Task details
Reproduce exactly the lines that run from the start of the records below to the line with "287 127 528.1", inclusive.

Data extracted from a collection
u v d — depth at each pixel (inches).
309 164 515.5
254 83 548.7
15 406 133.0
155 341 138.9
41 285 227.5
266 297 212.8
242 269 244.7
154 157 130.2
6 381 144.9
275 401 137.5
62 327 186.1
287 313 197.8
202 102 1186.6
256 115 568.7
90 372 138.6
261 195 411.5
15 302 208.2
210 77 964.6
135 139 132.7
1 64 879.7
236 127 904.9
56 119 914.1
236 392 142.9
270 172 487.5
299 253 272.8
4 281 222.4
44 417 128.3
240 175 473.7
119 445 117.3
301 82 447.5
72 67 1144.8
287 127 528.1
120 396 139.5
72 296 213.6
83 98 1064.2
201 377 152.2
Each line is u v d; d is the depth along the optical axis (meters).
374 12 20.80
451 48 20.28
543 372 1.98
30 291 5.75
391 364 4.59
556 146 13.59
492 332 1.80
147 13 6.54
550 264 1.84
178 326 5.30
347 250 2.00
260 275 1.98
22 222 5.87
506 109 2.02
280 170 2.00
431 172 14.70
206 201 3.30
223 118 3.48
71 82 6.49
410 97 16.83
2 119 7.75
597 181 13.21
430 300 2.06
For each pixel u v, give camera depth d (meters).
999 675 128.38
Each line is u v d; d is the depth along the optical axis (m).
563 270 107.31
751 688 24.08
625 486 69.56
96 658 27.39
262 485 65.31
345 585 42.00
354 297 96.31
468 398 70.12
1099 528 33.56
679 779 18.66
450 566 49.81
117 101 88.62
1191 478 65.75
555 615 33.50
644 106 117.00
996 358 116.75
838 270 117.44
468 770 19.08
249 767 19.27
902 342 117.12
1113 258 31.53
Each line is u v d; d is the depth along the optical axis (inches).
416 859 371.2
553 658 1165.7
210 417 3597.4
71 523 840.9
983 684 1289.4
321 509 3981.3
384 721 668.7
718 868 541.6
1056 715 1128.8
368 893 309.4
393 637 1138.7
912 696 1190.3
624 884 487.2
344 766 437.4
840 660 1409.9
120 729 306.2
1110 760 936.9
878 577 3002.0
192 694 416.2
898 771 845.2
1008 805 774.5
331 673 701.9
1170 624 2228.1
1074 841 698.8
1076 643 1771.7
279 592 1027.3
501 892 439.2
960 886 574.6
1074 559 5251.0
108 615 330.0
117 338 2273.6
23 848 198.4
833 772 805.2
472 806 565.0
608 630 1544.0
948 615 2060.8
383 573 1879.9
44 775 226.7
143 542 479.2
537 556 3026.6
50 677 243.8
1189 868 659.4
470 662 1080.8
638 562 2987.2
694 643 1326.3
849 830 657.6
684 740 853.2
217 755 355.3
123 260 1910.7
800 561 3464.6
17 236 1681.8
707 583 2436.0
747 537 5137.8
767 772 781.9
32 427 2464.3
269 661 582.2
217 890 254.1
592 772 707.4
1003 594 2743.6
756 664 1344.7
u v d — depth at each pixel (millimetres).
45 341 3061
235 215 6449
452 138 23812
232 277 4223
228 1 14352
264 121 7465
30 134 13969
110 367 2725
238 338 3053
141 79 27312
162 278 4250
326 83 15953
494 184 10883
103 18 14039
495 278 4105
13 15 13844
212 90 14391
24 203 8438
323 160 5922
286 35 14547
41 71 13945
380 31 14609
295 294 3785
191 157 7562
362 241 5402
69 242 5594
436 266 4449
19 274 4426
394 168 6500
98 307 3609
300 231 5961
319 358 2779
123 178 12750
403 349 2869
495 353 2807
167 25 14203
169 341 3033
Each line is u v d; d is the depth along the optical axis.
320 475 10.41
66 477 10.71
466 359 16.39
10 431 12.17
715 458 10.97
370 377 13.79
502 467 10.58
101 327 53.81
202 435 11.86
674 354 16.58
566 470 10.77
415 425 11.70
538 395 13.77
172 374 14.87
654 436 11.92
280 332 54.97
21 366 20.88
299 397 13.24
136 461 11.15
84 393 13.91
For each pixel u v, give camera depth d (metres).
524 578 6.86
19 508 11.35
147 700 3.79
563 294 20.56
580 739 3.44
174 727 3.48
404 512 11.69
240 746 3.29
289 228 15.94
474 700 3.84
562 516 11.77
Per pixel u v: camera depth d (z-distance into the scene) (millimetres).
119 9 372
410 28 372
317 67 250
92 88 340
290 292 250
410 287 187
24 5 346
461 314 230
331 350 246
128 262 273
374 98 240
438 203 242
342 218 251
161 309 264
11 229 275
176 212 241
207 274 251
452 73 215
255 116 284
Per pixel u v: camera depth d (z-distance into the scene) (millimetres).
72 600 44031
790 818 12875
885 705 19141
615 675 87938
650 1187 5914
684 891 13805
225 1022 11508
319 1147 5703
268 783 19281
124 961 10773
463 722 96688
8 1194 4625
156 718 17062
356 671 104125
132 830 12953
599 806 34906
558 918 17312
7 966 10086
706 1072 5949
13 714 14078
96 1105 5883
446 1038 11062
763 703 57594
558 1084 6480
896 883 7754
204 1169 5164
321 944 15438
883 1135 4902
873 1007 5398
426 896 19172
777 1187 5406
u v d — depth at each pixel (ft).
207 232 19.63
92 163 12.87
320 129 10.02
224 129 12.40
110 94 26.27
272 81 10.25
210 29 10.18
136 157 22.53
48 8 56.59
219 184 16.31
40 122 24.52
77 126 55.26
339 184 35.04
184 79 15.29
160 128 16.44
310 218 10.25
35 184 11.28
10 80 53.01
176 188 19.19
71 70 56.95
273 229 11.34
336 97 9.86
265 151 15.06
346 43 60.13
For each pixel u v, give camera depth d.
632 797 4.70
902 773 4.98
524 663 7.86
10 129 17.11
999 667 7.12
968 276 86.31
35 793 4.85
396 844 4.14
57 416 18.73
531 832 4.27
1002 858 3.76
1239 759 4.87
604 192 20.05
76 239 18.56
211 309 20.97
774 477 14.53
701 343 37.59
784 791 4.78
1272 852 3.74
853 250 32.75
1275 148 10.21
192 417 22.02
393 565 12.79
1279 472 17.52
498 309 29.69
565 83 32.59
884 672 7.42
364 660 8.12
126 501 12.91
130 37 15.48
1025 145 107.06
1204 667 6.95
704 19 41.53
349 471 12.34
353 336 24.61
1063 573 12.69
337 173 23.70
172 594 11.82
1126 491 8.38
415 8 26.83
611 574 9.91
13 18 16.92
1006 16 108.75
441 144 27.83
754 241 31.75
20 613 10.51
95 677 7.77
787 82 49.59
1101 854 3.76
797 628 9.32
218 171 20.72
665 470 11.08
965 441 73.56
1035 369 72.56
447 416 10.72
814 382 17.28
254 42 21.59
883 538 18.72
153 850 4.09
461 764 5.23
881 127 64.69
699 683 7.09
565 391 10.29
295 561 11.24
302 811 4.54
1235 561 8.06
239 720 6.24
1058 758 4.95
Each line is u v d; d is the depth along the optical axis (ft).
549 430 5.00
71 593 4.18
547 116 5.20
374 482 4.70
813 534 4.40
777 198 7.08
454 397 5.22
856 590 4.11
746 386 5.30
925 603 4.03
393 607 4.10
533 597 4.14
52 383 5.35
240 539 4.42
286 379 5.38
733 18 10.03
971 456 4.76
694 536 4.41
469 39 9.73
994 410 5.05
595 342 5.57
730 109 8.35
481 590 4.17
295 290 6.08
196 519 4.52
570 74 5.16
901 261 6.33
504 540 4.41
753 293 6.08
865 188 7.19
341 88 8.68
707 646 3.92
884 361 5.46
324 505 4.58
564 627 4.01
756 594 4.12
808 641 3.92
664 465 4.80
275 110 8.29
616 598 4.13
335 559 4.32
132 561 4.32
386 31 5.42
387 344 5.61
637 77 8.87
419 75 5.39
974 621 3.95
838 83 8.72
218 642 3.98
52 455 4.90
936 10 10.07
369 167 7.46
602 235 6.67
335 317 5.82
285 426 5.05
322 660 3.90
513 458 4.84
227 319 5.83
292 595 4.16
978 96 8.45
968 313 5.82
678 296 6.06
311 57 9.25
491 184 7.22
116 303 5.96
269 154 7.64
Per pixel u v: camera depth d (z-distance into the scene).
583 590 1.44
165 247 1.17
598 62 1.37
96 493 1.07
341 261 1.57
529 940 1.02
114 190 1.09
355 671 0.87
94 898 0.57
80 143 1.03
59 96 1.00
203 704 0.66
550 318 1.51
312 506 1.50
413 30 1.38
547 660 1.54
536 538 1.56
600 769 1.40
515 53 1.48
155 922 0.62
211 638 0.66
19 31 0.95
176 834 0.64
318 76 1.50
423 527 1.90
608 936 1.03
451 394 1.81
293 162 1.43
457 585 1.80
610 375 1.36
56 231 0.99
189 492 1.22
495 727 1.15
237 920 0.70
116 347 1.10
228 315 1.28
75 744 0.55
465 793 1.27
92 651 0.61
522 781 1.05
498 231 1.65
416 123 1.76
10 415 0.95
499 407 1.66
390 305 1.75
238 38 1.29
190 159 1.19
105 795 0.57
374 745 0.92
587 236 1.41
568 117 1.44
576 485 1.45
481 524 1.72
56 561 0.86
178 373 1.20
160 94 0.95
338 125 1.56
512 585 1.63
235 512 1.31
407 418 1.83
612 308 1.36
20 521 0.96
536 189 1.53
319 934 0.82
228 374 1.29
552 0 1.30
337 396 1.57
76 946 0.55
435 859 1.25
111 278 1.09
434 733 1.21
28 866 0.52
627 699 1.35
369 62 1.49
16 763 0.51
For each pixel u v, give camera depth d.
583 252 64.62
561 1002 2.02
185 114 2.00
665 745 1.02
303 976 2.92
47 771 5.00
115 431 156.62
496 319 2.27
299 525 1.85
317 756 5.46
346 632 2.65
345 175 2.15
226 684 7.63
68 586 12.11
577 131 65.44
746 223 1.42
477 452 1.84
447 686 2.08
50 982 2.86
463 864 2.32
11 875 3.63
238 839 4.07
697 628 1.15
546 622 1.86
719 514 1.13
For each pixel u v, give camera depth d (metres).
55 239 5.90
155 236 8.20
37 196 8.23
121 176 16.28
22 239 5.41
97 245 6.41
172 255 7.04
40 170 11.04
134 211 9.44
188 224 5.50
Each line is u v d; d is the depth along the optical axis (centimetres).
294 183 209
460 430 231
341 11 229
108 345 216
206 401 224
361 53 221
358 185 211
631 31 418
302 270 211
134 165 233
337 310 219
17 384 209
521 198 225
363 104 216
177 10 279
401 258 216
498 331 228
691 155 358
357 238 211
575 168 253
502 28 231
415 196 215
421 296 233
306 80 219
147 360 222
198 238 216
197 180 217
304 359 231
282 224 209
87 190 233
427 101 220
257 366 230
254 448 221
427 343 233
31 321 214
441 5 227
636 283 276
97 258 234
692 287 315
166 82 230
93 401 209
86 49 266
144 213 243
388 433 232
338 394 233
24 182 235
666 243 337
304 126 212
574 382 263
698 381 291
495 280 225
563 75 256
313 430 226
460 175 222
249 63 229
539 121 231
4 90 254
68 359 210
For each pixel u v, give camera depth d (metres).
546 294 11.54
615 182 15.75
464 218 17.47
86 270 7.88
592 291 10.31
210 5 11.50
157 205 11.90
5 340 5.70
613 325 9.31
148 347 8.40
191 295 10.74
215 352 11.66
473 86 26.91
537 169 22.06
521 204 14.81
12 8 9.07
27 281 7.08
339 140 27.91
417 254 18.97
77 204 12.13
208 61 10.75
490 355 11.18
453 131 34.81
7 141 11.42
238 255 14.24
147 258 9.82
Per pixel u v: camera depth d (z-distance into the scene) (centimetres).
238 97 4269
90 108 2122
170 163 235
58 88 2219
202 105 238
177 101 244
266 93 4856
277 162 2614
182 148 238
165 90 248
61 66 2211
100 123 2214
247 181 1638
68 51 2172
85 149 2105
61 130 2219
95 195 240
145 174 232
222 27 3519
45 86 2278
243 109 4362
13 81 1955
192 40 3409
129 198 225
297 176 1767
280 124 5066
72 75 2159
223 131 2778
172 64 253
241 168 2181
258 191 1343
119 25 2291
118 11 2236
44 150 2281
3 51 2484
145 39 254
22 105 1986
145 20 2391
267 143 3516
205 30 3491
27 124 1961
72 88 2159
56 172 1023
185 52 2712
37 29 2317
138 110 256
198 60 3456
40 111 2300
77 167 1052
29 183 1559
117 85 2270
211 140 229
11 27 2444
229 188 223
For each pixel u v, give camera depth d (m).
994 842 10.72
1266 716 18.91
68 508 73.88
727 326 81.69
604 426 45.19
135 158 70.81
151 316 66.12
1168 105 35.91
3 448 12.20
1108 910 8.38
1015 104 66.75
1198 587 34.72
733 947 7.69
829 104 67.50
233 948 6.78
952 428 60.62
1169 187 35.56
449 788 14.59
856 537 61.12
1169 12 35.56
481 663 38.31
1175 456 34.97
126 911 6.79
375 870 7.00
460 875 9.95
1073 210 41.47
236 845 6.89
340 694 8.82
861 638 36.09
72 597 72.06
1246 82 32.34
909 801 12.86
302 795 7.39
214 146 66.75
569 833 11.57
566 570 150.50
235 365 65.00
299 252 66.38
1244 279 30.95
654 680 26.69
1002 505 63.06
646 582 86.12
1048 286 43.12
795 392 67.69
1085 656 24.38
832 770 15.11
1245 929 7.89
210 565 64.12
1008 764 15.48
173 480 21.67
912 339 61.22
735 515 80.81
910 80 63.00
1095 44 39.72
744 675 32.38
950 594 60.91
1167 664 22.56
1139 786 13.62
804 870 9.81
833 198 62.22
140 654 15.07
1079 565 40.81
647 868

Task output
u v d — depth at each pixel (inches).
309 164 515.5
254 83 548.7
15 406 133.0
155 341 138.9
41 285 227.5
266 297 212.8
242 269 244.7
154 157 130.2
6 381 144.9
275 401 137.5
62 327 186.1
287 313 197.8
202 102 1186.6
256 115 568.7
90 372 138.6
261 195 411.5
15 302 208.2
210 77 964.6
135 139 132.7
1 64 879.7
236 127 904.9
56 119 914.1
236 392 142.9
270 172 487.5
299 253 272.8
4 281 222.4
44 417 128.3
240 175 473.7
119 445 117.3
301 82 447.5
72 67 1144.8
287 127 528.1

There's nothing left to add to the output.